High Fashion. Really High.
The Winter Break Edition of the Tylerian Underground is dedicated to the Mall of America. We at the Tylerian Underground were recently at the Mall, and we noticed a distinct lack of mockery. Naturally enough, we decided to remedy the situation. This is the notably mediocre result. It’s not our fault, we’re short on sleep.
When you drive to the mall, the first thing you will notice rising over the horizon miles away, is that there are a lot of parking areas. In fact, the parking completely surrounds and hides the mall for miles around. To newcomers to the mall this can be deceptive, implying that ample parking space is available. This is not the case. You see, many shoppers, having been shopping for so long they have forgotten where they live, huddle territorially in their cars clutching their purchases. They only leave to scavenge food scraps from the food court dumpsters. Night Shift Security Guards pass the time by placing bets on the fights that break out among these "Mall Rats". So don’t count on any parking at the mall, but don’t worry about it, you’ll need to sell your car to pay for your purchases anyway.
Once you are free of the burden of car ownership, then you can enter the mall itself. When you first walk in, it seems as though every single store is an Abercrombie and Fitch store. This not true. Some of them are outlet stores, some are Abercrombie Kids stores, and some are only Abercrombie or only Fitch, as though the two of them were fighting and couldn’t even stand to be in the same store as each other. There are also Abercrombie and Fitch kiosks and even the occasional food court.
Between Abercrombie stores are shops of every shape and size, carefully arranged so that the one you are looking for is always across the mall from where you are. The stores actually switch places just to be less convenient, forcing you to cross the mall. As you cross, you will pass many stores that beckon to you, and by the time you actually reach your original destination you will have no money left, and will be forced to ask what they will give you for your firstborn child. Don’t bother, they already have all the slave labor they need. All except Abercrombie, that is.
Newcomers are fooled into believing that with all these stores there must be greater selection. Much like the parking illusion, this is not the case. All of these stores stock the same styles, so that in the end you only have three options to choose from, two of which are Abercrombie and one of which is sold out. None of them are stocked in your size. You will end up buying two anyway.

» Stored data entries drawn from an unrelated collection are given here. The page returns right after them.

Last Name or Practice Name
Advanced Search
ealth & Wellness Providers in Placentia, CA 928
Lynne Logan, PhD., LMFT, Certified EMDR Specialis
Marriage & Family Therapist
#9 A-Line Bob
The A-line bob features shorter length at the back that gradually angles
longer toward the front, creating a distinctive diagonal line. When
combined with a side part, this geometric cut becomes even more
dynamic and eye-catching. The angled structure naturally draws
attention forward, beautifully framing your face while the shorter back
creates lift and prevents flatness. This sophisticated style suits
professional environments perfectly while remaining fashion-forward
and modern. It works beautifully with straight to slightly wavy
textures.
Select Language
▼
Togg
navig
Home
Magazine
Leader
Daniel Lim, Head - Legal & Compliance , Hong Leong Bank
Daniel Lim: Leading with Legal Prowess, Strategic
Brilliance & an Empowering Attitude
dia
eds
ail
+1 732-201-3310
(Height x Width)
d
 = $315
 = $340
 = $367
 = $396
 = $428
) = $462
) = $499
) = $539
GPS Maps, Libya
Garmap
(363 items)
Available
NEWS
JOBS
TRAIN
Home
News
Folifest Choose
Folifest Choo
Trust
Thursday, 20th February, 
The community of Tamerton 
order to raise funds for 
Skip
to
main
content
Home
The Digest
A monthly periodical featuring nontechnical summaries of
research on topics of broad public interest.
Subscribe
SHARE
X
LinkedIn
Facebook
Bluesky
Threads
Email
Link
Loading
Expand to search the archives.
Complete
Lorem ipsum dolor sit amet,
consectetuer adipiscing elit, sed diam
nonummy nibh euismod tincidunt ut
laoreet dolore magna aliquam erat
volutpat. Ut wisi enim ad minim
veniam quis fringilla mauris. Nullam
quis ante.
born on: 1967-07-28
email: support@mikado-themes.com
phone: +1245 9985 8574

For many, including my sister, the Mall of America is a place for high fashion. From Abercrombie to American Eagle, it is stock full of the most fashionable items, by which I mean hideously ugly. I’m not kidding. Take shoes for example. This latest craze in shoes is big. Really big. The shoes I saw from safely outside these stores must have had three-foot soles. They probably weighed thirty pounds apiece, and were made out of black and white plastic slapped on the side in shapes like archery targets. They looked like they had fallen out of an Austin Powers movie, and customers usually needed to take out a mortgage on their house to buy a pair.
Now, don’t get me wrong, I’m hardly the sort of person who has any right to comment on what’s fashionable. I am a registered nerd, and I obey the dress codes. But even I know better than to strap on shoes that would tear your feet off at the ankles if you did anything so foolish as try and walk in them. These shoes probably come with their own little jet powered roller-skates like Wile E. Coyote used to order from Acme.
Don’t we remember what happened to Wile E. Coyote?
So if you have a wish to cause yourself severe bodily harm in the name of fashion, the Mall of America is your place. In fact, all forms of masochism can be accomplished in the Mall of America, which is famous for having the world’s largest indoor Debtors’ Prison. Anytime you stop enjoying having money we recommend a trip. Or you can just save time and mail your money to us.